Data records
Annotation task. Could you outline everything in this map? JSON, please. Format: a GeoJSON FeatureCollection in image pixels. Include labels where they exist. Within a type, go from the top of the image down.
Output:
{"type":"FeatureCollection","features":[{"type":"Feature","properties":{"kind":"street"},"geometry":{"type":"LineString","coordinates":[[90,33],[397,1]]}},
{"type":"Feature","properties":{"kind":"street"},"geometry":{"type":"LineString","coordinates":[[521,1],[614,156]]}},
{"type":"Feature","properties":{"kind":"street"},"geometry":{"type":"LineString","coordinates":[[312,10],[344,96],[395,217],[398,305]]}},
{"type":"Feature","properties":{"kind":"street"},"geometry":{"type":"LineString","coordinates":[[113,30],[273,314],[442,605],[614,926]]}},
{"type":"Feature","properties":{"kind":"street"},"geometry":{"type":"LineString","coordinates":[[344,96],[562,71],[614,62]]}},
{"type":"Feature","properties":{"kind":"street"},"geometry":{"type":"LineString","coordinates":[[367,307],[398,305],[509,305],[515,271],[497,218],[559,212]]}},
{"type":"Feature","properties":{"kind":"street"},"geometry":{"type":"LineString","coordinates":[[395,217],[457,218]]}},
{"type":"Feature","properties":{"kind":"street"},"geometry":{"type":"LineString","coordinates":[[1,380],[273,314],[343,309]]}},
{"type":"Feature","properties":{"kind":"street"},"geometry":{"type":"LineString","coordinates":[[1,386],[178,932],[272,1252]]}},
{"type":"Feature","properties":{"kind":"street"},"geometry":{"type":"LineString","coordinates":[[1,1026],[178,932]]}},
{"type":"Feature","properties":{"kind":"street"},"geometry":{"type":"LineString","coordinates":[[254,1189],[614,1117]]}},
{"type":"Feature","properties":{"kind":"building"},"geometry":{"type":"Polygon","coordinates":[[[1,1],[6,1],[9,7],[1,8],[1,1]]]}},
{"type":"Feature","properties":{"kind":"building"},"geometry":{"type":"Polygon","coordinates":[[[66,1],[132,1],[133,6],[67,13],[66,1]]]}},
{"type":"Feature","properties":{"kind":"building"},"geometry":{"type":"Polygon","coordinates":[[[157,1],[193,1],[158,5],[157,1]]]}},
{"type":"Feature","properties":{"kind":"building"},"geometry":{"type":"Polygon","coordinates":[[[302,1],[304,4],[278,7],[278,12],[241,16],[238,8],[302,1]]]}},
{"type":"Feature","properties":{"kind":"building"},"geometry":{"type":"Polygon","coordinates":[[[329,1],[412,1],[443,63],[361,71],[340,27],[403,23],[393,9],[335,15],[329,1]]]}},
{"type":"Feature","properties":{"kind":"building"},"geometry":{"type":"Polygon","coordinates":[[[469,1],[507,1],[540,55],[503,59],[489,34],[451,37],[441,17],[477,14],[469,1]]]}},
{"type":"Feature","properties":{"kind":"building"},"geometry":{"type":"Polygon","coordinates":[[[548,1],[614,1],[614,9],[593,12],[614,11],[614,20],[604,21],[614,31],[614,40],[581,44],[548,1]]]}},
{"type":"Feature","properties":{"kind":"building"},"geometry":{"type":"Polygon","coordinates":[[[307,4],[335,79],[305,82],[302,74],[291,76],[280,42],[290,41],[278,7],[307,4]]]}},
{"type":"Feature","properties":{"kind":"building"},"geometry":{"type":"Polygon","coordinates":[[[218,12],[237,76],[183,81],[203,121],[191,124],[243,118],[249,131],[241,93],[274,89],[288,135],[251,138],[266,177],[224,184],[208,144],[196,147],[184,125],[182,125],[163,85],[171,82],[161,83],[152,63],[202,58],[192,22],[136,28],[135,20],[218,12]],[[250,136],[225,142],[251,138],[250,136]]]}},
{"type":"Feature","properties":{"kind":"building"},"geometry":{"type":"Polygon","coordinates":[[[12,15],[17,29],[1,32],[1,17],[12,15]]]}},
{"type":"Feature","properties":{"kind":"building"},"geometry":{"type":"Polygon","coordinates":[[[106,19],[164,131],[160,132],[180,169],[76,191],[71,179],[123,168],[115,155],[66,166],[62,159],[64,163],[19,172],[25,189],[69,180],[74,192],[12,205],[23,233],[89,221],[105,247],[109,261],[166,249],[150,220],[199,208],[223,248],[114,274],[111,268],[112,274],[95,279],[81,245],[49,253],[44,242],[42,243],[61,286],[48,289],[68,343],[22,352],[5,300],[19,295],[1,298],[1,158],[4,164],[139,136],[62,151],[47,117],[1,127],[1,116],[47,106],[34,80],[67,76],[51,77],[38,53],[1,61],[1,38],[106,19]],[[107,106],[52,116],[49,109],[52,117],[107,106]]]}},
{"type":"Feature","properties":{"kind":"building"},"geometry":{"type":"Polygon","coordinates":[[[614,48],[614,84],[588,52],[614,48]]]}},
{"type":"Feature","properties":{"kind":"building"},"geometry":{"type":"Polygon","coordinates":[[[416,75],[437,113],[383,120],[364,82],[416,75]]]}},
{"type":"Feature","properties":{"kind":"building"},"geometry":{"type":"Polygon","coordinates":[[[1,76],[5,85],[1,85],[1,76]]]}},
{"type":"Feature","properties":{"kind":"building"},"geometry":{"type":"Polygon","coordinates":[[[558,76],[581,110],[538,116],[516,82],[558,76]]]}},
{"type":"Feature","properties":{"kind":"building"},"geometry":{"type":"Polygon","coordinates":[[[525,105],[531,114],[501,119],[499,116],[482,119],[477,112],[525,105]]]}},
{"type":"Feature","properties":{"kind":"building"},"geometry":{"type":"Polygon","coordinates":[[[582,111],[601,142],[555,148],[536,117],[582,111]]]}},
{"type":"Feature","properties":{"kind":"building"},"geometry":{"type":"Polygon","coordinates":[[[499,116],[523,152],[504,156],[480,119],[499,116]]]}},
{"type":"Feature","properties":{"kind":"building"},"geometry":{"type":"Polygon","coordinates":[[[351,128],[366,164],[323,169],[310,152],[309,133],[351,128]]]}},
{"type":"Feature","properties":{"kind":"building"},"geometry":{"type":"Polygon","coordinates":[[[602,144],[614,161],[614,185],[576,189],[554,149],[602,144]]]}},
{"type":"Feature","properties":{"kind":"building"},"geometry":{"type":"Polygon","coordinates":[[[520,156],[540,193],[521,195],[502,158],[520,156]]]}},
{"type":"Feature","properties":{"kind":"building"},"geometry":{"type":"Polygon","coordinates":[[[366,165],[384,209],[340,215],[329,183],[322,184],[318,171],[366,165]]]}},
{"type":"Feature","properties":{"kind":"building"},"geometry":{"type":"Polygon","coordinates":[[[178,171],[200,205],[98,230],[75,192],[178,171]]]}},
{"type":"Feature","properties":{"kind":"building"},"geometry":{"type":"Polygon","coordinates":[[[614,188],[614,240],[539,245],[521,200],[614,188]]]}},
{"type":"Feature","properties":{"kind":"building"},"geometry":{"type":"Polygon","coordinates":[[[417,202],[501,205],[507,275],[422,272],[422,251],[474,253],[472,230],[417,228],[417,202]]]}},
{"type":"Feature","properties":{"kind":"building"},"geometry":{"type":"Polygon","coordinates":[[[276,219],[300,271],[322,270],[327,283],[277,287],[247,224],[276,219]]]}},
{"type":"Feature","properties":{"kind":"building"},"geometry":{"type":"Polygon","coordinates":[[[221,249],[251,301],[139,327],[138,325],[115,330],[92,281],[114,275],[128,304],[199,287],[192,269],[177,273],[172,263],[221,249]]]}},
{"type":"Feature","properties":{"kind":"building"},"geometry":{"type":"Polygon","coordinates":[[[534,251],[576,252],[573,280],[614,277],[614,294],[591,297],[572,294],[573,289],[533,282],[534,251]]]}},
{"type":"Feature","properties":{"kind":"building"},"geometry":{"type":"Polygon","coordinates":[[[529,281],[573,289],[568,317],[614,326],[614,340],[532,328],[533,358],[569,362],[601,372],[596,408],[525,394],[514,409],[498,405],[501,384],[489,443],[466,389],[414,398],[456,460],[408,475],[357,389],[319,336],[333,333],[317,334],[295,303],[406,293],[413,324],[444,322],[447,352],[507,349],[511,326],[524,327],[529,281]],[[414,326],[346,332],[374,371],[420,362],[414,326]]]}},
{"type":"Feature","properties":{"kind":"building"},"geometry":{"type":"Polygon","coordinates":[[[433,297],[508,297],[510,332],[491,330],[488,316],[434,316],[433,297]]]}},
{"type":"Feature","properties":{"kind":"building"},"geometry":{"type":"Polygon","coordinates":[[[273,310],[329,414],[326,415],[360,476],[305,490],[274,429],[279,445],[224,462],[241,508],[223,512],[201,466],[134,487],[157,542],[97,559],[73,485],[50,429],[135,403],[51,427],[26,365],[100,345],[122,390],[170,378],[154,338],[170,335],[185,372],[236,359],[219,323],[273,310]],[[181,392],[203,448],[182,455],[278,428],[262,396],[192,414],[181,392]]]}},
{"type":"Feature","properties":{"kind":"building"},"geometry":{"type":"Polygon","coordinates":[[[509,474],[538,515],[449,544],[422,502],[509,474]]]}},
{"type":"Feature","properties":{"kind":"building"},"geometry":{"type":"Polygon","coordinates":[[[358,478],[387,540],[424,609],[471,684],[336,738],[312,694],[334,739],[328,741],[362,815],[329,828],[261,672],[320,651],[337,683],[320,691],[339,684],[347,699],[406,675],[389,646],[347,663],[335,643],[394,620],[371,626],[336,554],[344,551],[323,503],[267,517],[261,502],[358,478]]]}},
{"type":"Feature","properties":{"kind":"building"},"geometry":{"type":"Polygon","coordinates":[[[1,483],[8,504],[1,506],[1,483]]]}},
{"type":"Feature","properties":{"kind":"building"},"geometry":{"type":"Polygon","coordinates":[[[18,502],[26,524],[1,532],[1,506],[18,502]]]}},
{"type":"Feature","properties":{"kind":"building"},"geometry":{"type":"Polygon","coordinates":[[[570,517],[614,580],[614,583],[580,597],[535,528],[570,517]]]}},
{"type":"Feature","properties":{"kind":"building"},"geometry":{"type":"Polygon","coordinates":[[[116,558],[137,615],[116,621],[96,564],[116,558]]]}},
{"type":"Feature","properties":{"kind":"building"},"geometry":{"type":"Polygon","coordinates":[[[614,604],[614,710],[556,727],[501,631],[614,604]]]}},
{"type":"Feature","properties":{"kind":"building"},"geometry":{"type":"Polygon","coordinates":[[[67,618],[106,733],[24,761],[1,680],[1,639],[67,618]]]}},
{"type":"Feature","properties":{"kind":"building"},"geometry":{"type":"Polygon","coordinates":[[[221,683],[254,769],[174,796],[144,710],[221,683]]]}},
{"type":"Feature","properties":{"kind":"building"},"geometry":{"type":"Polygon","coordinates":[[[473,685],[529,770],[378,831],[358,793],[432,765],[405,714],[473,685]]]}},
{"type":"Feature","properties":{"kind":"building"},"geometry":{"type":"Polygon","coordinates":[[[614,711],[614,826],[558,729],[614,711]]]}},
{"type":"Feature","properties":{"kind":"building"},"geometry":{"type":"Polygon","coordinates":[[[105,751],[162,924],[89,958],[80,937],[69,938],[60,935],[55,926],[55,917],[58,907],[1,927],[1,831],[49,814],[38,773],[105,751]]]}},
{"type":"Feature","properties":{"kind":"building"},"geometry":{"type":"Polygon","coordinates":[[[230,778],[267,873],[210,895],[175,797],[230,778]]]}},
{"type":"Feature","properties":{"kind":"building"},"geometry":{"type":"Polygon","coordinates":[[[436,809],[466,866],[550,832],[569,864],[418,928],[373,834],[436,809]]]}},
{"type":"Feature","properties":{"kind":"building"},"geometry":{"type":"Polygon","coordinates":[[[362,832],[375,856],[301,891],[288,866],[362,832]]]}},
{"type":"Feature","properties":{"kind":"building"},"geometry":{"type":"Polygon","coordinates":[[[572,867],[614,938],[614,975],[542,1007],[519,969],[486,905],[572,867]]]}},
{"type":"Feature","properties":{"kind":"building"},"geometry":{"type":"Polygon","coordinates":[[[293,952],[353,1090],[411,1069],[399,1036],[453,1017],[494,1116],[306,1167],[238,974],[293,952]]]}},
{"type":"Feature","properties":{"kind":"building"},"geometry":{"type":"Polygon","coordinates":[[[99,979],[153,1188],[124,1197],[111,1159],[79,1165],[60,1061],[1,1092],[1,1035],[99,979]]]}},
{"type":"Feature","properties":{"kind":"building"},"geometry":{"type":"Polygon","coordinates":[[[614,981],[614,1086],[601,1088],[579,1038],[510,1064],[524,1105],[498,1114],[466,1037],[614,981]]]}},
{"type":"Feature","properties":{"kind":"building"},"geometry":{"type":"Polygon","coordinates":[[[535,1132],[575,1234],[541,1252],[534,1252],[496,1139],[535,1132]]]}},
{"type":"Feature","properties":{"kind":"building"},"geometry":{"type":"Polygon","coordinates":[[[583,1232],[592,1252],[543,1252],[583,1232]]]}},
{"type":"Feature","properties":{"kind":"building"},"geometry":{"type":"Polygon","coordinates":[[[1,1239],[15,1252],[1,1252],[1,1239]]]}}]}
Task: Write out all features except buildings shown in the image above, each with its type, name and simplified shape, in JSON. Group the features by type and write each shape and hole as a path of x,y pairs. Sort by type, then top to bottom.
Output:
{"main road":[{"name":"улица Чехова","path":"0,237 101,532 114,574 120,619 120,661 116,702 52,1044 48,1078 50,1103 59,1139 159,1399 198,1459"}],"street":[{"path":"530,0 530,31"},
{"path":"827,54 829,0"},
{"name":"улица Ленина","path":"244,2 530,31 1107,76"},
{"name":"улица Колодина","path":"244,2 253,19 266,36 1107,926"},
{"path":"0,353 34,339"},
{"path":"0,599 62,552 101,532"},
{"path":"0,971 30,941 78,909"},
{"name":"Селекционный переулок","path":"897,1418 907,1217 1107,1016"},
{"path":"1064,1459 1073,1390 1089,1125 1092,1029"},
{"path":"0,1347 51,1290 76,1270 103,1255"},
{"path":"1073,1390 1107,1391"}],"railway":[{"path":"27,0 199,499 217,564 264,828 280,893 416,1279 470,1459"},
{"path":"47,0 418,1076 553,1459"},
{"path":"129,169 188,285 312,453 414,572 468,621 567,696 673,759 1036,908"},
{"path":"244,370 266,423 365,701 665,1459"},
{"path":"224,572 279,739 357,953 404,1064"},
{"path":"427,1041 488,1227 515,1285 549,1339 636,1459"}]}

* Aim of the exercise
Which lines of the records above contain the word "FeatureCollection"? Report each one.

* Expected answer
Annotation task. Could you outline everything in this map? JSON, please. Format: a GeoJSON FeatureCollection in image pixels. Include labels where they exist. Within a type, go from the top of the image down.
{"type":"FeatureCollection","features":[{"type":"Feature","properties":{"kind":"street"},"geometry":{"type":"LineString","coordinates":[[90,33],[397,1]]}},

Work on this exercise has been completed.